Vêtements

Allergies : des substances chimiques dans les vêtements, vers une limitation

L’agence suédoise des produits chimiques et l’ANSES viennent de demander aux autorités européennes de revoir la concentration de plus de 1000 substances utilisées dans la fabrication des vêtements et susceptibles de provoquer des allergies cutanées. Vous avez craqué pour cette jolie blouse en vitrine ou ce jean très tendance et après les avoir portés, c’est le drame.

Boutons, plaques, démangeaisons

Face à ce phénomène, beaucoup trop récurent, l’ANSES en collaboration avec l’agence suédoise des produits chimiques a soumis une proposition aux autorités européennes visant à « interdire ou tout du moins limiter plus de 1000 substances allergisantes dans les produits textiles, cuirs, fourrures, peaux ». Lorsque l’on achète de nouveaux vêtements, il est donc conseillé avant de les porter de les laver une première fois afin de réduire au maximum le contact des produits néfastes pour la peau. Des traces de métaux lourds comme le cobalt, le cuivre, le plomb, le mercure, le cadmium ont été identifiées ainsi que du cuivre et du nickel, mais également des molécules qui permettent de stabiliser les couleurs. Côté chaussures, il est question de chrome VI ou de colophane (utilisé dans les colles). En France, on estime que 1 à 5% des cas d’allergies ou de dermatites de contact sont en lien avec l’habillement et 3 à 11% avec les chaussures.

Une source potentielle d’allergies

Les produits en cause outre les substances d’origine professionnelle sont le plus souvent des cosmétiques, des vêtements ou des médicamenteuses. Les vêtements sont une source d’allergies de contact le plus souvent par ses colorants, mais rarement par le textile lui-même. Les métaux non précieux peuvent être mis en cause. Certaines de ces substances qui entrent dans la composition de l’habillement sont allergènes, voire toxiques. L’agence préconise un meilleur étiquetage, plus détaillé, mais en attendant qu’il soit effectif, il est important de passer en machine les vêtements neufs et plus particulièrement ceux destinés aux enfants, aux nourrissons, aux personnes ayant la peau fragile. Il faut aussi privilégier les fibres naturelles comme le lin, le chanvre, le nylon, le coton et de préférence avec la mention sans solvant.

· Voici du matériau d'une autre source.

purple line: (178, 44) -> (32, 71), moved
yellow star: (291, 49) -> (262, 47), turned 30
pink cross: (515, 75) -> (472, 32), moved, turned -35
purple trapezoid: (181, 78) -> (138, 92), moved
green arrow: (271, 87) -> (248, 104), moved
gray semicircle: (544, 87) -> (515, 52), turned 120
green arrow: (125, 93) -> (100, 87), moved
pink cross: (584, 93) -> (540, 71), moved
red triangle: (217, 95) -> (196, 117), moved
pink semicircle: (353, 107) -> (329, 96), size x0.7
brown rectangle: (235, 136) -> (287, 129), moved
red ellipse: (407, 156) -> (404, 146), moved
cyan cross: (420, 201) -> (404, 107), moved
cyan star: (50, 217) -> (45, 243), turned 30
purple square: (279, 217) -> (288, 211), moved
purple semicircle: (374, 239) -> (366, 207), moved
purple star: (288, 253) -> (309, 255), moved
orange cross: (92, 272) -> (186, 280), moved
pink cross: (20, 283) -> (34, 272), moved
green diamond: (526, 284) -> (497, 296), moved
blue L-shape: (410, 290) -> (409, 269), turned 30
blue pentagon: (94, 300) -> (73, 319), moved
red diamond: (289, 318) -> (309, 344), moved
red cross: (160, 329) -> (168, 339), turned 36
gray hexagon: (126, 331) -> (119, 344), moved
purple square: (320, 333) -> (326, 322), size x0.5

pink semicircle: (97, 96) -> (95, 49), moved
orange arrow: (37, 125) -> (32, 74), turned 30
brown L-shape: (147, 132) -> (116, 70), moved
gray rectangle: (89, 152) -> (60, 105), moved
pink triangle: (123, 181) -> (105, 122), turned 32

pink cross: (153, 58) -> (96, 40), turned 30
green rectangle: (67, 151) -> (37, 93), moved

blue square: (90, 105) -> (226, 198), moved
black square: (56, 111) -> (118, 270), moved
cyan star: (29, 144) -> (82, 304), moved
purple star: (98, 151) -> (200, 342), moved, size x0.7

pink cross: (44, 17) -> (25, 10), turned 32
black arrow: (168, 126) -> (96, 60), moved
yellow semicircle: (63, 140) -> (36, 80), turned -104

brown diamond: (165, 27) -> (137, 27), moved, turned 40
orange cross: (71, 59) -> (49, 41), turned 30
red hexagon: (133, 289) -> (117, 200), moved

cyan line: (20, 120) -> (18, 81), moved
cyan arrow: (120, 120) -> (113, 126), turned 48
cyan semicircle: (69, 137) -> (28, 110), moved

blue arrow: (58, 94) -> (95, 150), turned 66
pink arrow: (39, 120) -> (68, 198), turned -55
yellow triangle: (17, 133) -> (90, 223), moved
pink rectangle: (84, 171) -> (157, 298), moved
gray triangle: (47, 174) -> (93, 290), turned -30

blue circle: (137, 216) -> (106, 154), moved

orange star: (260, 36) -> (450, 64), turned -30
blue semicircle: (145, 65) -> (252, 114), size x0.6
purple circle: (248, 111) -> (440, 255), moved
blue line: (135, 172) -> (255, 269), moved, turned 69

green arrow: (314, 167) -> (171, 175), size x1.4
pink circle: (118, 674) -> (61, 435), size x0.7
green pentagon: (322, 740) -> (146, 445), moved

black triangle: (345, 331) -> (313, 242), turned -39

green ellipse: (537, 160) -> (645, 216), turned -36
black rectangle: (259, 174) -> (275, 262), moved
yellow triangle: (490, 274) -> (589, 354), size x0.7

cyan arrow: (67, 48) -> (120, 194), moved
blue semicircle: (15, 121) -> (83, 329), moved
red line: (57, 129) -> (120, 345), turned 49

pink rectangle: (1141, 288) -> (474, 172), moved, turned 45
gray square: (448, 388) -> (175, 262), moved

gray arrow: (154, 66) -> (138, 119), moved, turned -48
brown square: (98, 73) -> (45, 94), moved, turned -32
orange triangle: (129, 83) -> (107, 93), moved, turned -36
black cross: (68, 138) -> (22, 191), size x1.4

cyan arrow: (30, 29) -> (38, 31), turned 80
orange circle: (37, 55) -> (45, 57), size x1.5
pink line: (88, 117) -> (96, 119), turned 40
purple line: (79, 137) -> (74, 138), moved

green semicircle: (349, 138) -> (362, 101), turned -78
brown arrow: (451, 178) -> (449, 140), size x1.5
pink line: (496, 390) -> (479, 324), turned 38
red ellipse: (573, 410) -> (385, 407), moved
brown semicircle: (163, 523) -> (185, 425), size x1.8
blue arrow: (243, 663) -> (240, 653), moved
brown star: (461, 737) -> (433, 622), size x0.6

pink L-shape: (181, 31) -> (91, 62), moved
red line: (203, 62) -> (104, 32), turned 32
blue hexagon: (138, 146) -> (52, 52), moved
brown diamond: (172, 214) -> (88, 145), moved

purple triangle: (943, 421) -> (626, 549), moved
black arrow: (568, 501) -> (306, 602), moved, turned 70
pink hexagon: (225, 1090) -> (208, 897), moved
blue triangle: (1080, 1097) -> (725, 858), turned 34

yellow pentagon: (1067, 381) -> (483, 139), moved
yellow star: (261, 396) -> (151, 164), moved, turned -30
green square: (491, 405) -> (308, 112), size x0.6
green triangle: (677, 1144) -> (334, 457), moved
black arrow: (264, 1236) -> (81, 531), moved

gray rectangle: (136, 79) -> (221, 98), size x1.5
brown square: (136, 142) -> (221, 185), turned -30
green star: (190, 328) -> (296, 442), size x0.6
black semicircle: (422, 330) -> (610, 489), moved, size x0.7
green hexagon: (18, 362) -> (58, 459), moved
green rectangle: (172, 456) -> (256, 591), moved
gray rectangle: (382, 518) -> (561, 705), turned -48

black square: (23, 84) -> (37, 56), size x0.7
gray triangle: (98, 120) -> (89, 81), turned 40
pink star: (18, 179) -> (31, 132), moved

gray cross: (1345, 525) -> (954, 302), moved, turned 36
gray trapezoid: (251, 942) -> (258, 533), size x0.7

Un problème de santé publique

Ces allergies sont parfois très graves, voire difficiles à prévoir. Régulièrement 60 millions de consommateurs nous alertent sur ces nombreuses allergies cutanées liées au port de chaussures, de vêtements. Allergologues, dermatologues ont souvent du mal à identifier les produits responsables, car les vêtements contiennent en effet des dizaines de molécules provenant de colorants, de colles, de tannage du cuir, des accessoires en métal sans compter celles issues du stockage, du transport des marchandises notamment des fongicides. L’ANSES demande un abaissement du seuil réglementaire du nickel, du chrome VI et vers une information détaillée sur les étiquettes. On est tous plus ou moins accros à la mode, aura-t-elle un jour notre peau ? Il est fort probable si rien n’est fait concrètement pour améliorer la fabrication des vêtements, des chaussures.